The rise of the metaverse underscores the necessity to solve the new multimedia environment’s cybersecurity issues.

Cyberattacks on the metaverse are becoming more common, posing a significant threat to both the organisations that choose to participate in the metaverse and the individuals that use it.

The metaverse will account for one per cent of the world economy, which might reach USD8-13 trillion by 2030. Because of its expansion, the metaverse is becoming more vulnerable to cyberattacks, posing a genuine threat to both the organisations that choose to participate in the metaverse and the individuals that use it.

What is metaverse?

The metaverse is a digital realm created by a combination of technical features such as virtual reality and augmented reality. The notion is that people may reach the metaverse using 3D viewers and enjoy “virtual” experiences there. In reality, with NFT, it is feasible to construct realistic avatars, meet other users, and execute all of the acts that we currently undertake in a “disjointed” manner on the Internet in a single platform, including creating a real estate market.

The metaverse, then, necessitates the simultaneous use of a variety of technologies, including augmented reality, cloud technologies, IoT, and artificial intelligence, as well as the ability to create a unique economy using cryptocurrencies and NFTs.

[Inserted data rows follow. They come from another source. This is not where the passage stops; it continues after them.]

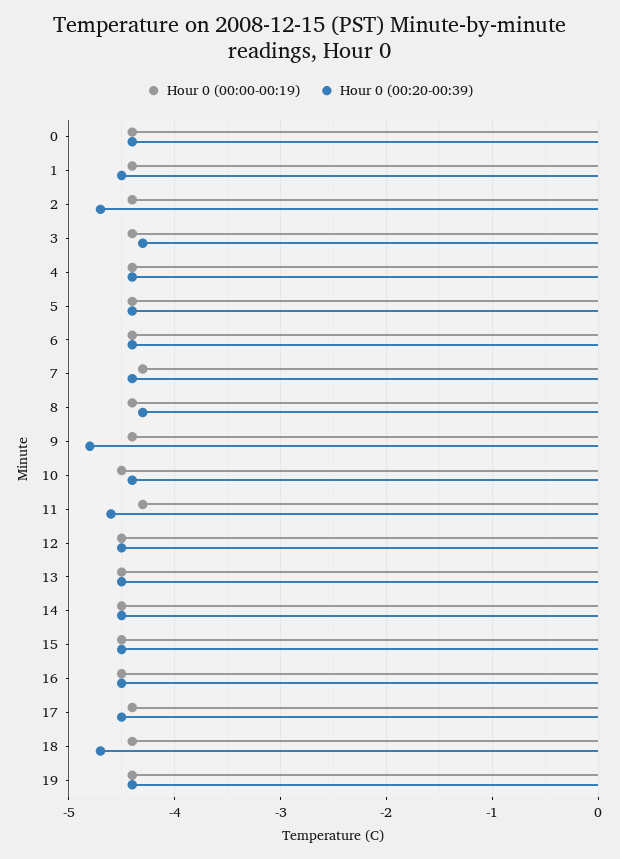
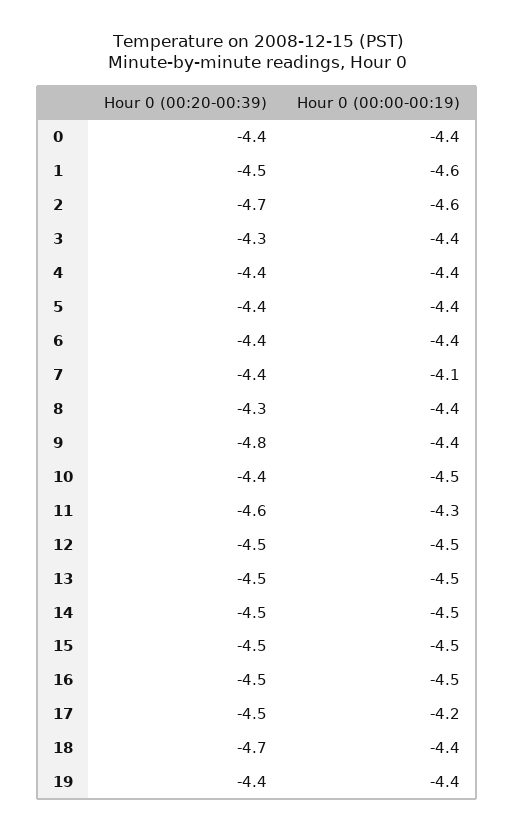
  {
    "Hour 0 (00:00-00:19)": {
      "0": -4.4,
-     "1": -4.4,
+     "1": -4.6,
-     "2": -4.4,
+     "2": -4.6,
      "3": -4.4,
      "4": -4.4,
      "5": -4.4,
      "6": -4.4,
-     "7": -4.3,
+     "7": -4.1,
      "8": -4.4,
      "9": -4.4,
      "10": -4.5,
      "11": -4.3,
      "12": -4.5,
      "13": -4.5,
      "14": -4.5,
      "15": -4.5,
      "16": -4.5,
-     "17": -4.4,
+     "17": -4.2,
      "18": -4.4,
      "19": -4.4
    },
    "Hour 0 (00:20-00:39)": {
      "0": -4.4,
      "1": -4.5,
      "2": -4.7,
      "3": -4.3,
      "4": -4.4,
      "5": -4.4,
      "6": -4.4,
      "7": -4.4,
      "8": -4.3,
      "9": -4.8,
      "10": -4.4,
      "11": -4.6,
      "12": -4.5,
      "13": -4.5,
      "14": -4.5,
      "15": -4.5,
      "16": -4.5,
      "17": -4.5,
      "18": -4.7,
      "19": -4.4
    }
  }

The chance of being a victim of cyberattacks in the metaverse is quite significant, given the technology involved. Furthermore, compared to what happens in the virtual or real world, the use of systems to monitor and prevent cyberattacks is highly complex due to the simultaneous use of so many different technologies, as well as the collection of countless amounts of data, both personal and non-personal, and the use of blockchain. In the decentralized world, for example, there are dozens of incidents of the sale of counterfeit works or products: a counterfeit product remains on the blockchain for eternity and there is no means to erase it.

metaverse cybersecurity

While we anticipate a significant rise in phishing activity as a result of the metaverse, it is also likely that:

  • Threat actors might exploit information discovered on the internet and in the metaverse to commit user identity theft, such as avatar theft.
  • Threat actors might take control of users’ wallets and access keys in the metaverse, allowing them to commit irreversible activities.

Currency exchange-related security issues: The metaverse will utilise its currency or cryptocurrency, similar to the several national currencies that now exist in the real world. While the use of cryptocurrency as a digital currency is expected to grow over time, it might also result in a sharp rise in attempts to “launder money” inside the metaverse’s virtual economy. Threat actors may take advantage of the newly formed financial system as these digital currencies expand because of uncertainty around their ability to be transferred from one metaverse to another and a lack of provisions for safe transactions between buyers and sellers.

Digital scams and frauds: The metaverse now present substantial security difficulties since most of its users prefer interconnection and their user experience over invasive internet safety measures. This has led to an increase in scams and other fraudulent activities. This may make the privacy or security risks that currently exist in social media platforms worse. The metaverse may also appear to cybercriminals as an unregulated environment given the inherent difficulties presented by web domains to manage or control places outside of traditional state borders. It might become harder and harder to spot fraudsters or hackers who would use this as a chance to mimic other companies or people if there aren’t adequate safeguards in place to guarantee the safety of its consumers.

Online abuse and harassment: Like with online games, the metaverse’s virtual world is expected to grow in popularity among kids and young digital natives who are also more vulnerable to abuse and scams in these online communities. A recent BBC News investigation revealed that youngsters may be exposed to racial abuse and sexual harassment rather simply due to the metaverse’s virtual nature. Although the majority of these online services have age restrictions to keep kids from accessing them alone, this does not stop them from signing up for virtual worlds that provide shopping and entertainment. Additionally, as virtual reality (VR) applications aim to replicate the actual world for their users, they have the potential to cause emotional trauma in young people by exposing them to grooming and other negative events.

It is essential to implement a defence-in-depth strategy, which can enable firms to establish several levels of security control throughout their IT system, to assist guard against the unknown hazards the metaverse cybersecurity notion could provide to an organization.
With the use of this strategy, firms may investigate all the many ways that information is transferred and communicated (through email, the web, mobile applications, and messaging), as well as the physical network, indoor surroundings, and the extremely sensitive human components. It also highlights the necessity of providing sufficient cyber security awareness training to make sure that all personnel within a company are ready to deal with common metaverse cybersecurity dangers. Overall, the metaverse has the potential to blur the distinction between real-world and virtual encounters by enabling researchers to conduct comprehensive social studies and allowing marketers to host product displays and events.